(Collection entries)
★ ★ ★ ★ ★ ★ ★
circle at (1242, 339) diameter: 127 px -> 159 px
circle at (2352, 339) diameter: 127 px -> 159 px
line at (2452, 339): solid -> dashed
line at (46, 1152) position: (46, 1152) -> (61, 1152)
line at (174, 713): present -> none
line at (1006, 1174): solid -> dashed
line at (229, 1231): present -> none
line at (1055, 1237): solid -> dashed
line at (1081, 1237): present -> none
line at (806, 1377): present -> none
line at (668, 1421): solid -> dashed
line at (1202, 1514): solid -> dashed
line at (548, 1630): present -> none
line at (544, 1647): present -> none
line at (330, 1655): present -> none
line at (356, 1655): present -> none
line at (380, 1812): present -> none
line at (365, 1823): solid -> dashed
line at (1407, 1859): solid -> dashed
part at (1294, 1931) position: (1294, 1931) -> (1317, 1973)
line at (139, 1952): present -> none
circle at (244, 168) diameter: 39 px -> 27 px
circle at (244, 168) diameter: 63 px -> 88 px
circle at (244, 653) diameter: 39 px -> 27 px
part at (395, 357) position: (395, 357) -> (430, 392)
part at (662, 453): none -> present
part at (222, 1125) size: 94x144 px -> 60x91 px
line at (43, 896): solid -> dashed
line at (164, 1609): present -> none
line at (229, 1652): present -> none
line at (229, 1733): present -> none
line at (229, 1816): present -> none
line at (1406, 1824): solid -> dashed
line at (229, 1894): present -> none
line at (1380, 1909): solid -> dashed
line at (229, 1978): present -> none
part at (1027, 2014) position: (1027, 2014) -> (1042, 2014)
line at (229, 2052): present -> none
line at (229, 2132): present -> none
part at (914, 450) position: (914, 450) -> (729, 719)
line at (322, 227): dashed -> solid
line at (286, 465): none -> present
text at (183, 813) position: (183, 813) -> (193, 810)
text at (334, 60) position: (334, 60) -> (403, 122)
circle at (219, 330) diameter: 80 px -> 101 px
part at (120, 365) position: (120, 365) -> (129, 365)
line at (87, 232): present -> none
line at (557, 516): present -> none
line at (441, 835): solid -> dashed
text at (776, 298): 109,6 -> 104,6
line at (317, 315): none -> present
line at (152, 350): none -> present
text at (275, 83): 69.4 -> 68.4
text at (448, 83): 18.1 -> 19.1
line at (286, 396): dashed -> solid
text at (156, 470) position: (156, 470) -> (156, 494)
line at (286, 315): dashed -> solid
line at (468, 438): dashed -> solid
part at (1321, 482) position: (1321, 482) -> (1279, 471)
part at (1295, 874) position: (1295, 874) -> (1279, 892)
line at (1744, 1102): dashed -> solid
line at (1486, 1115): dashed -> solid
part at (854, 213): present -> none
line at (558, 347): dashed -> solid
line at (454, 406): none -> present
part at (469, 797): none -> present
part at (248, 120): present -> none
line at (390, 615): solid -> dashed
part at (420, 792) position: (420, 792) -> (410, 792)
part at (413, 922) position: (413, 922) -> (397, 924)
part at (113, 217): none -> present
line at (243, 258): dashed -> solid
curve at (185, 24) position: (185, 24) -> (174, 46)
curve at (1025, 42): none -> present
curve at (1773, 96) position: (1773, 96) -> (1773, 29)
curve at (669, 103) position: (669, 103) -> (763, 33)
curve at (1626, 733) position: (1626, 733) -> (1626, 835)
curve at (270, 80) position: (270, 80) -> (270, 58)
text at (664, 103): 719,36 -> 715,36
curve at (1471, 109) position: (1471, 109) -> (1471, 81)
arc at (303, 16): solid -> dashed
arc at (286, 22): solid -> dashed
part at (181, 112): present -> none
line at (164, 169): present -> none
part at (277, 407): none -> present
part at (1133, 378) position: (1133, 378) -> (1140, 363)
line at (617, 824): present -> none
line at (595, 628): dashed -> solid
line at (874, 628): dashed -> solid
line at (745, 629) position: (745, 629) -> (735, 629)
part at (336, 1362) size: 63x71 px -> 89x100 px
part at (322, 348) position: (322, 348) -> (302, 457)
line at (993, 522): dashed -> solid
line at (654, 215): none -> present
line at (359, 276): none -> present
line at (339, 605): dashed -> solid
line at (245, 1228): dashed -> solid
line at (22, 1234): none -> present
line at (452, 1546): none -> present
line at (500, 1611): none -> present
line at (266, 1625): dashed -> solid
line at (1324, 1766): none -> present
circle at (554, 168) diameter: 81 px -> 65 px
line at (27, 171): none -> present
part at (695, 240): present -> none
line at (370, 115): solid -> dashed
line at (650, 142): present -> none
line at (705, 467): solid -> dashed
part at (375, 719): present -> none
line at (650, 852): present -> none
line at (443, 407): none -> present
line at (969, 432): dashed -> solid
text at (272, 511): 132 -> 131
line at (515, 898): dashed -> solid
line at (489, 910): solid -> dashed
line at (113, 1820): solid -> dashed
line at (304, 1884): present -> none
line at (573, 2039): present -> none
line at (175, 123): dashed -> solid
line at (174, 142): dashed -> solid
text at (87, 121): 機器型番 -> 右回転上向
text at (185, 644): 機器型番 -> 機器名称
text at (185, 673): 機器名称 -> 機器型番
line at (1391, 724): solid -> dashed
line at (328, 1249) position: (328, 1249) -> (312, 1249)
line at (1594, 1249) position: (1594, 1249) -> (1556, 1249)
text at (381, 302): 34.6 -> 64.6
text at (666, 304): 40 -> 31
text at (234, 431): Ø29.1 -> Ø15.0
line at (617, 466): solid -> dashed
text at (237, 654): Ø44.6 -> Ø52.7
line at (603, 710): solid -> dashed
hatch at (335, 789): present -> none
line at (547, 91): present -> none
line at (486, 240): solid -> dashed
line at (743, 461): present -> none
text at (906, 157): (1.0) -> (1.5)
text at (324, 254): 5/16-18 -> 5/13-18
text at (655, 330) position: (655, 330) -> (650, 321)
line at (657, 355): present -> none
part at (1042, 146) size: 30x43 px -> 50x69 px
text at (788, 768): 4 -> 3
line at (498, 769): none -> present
★ ★ ★ ★ ★ ★ ★
» SHORT EXERCISE: Please rewrite all of the entries above, changing "dashed" to "broken" everywhere it appears and leaving everything else as it is.

» EXERCISE RESULT:
circle at (1242, 339) diameter: 127 px -> 159 px
circle at (2352, 339) diameter: 127 px -> 159 px
line at (2452, 339): solid -> broken
line at (46, 1152) position: (46, 1152) -> (61, 1152)
line at (174, 713): present -> none
line at (1006, 1174): solid -> broken
line at (229, 1231): present -> none
line at (1055, 1237): solid -> broken
line at (1081, 1237): present -> none
line at (806, 1377): present -> none
line at (668, 1421): solid -> broken
line at (1202, 1514): solid -> broken
line at (548, 1630): present -> none
line at (544, 1647): present -> none
line at (330, 1655): present -> none
line at (356, 1655): present -> none
line at (380, 1812): present -> none
line at (365, 1823): solid -> broken
line at (1407, 1859): solid -> broken
part at (1294, 1931) position: (1294, 1931) -> (1317, 1973)
line at (139, 1952): present -> none
circle at (244, 168) diameter: 39 px -> 27 px
circle at (244, 168) diameter: 63 px -> 88 px
circle at (244, 653) diameter: 39 px -> 27 px
part at (395, 357) position: (395, 357) -> (430, 392)
part at (662, 453): none -> present
part at (222, 1125) size: 94x144 px -> 60x91 px
line at (43, 896): solid -> broken
line at (164, 1609): present -> none
line at (229, 1652): present -> none
line at (229, 1733): present -> none
line at (229, 1816): present -> none
line at (1406, 1824): solid -> broken
line at (229, 1894): present -> none
line at (1380, 1909): solid -> broken
line at (229, 1978): present -> none
part at (1027, 2014) position: (1027, 2014) -> (1042, 2014)
line at (229, 2052): present -> none
line at (229, 2132): present -> none
part at (914, 450) position: (914, 450) -> (729, 719)
line at (322, 227): broken -> solid
line at (286, 465): none -> present
text at (183, 813) position: (183, 813) -> (193, 810)
text at (334, 60) position: (334, 60) -> (403, 122)
circle at (219, 330) diameter: 80 px -> 101 px
part at (120, 365) position: (120, 365) -> (129, 365)
line at (87, 232): present -> none
line at (557, 516): present -> none
line at (441, 835): solid -> broken
text at (776, 298): 109,6 -> 104,6
line at (317, 315): none -> present
line at (152, 350): none -> present
text at (275, 83): 69.4 -> 68.4
text at (448, 83): 18.1 -> 19.1
line at (286, 396): broken -> solid
text at (156, 470) position: (156, 470) -> (156, 494)
line at (286, 315): broken -> solid
line at (468, 438): broken -> solid
part at (1321, 482) position: (1321, 482) -> (1279, 471)
part at (1295, 874) position: (1295, 874) -> (1279, 892)
line at (1744, 1102): broken -> solid
line at (1486, 1115): broken -> solid
part at (854, 213): present -> none
line at (558, 347): broken -> solid
line at (454, 406): none -> present
part at (469, 797): none -> present
part at (248, 120): present -> none
line at (390, 615): solid -> broken
part at (420, 792) position: (420, 792) -> (410, 792)
part at (413, 922) position: (413, 922) -> (397, 924)
part at (113, 217): none -> present
line at (243, 258): broken -> solid
curve at (185, 24) position: (185, 24) -> (174, 46)
curve at (1025, 42): none -> present
curve at (1773, 96) position: (1773, 96) -> (1773, 29)
curve at (669, 103) position: (669, 103) -> (763, 33)
curve at (1626, 733) position: (1626, 733) -> (1626, 835)
curve at (270, 80) position: (270, 80) -> (270, 58)
text at (664, 103): 719,36 -> 715,36
curve at (1471, 109) position: (1471, 109) -> (1471, 81)
arc at (303, 16): solid -> broken
arc at (286, 22): solid -> broken
part at (181, 112): present -> none
line at (164, 169): present -> none
part at (277, 407): none -> present
part at (1133, 378) position: (1133, 378) -> (1140, 363)
line at (617, 824): present -> none
line at (595, 628): broken -> solid
line at (874, 628): broken -> solid
line at (745, 629) position: (745, 629) -> (735, 629)
part at (336, 1362) size: 63x71 px -> 89x100 px
part at (322, 348) position: (322, 348) -> (302, 457)
line at (993, 522): broken -> solid
line at (654, 215): none -> present
line at (359, 276): none -> present
line at (339, 605): broken -> solid
line at (245, 1228): broken -> solid
line at (22, 1234): none -> present
line at (452, 1546): none -> present
line at (500, 1611): none -> present
line at (266, 1625): broken -> solid
line at (1324, 1766): none -> present
circle at (554, 168) diameter: 81 px -> 65 px
line at (27, 171): none -> present
part at (695, 240): present -> none
line at (370, 115): solid -> broken
line at (650, 142): present -> none
line at (705, 467): solid -> broken
part at (375, 719): present -> none
line at (650, 852): present -> none
line at (443, 407): none -> present
line at (969, 432): broken -> solid
text at (272, 511): 132 -> 131
line at (515, 898): broken -> solid
line at (489, 910): solid -> broken
line at (113, 1820): solid -> broken
line at (304, 1884): present -> none
line at (573, 2039): present -> none
line at (175, 123): broken -> solid
line at (174, 142): broken -> solid
text at (87, 121): 機器型番 -> 右回転上向
text at (185, 644): 機器型番 -> 機器名称
text at (185, 673): 機器名称 -> 機器型番
line at (1391, 724): solid -> broken
line at (328, 1249) position: (328, 1249) -> (312, 1249)
line at (1594, 1249) position: (1594, 1249) -> (1556, 1249)
text at (381, 302): 34.6 -> 64.6
text at (666, 304): 40 -> 31
text at (234, 431): Ø29.1 -> Ø15.0
line at (617, 466): solid -> broken
text at (237, 654): Ø44.6 -> Ø52.7
line at (603, 710): solid -> broken
hatch at (335, 789): present -> none
line at (547, 91): present -> none
line at (486, 240): solid -> broken
line at (743, 461): present -> none
text at (906, 157): (1.0) -> (1.5)
text at (324, 254): 5/16-18 -> 5/13-18
text at (655, 330) position: (655, 330) -> (650, 321)
line at (657, 355): present -> none
part at (1042, 146) size: 30x43 px -> 50x69 px
text at (788, 768): 4 -> 3
line at (498, 769): none -> present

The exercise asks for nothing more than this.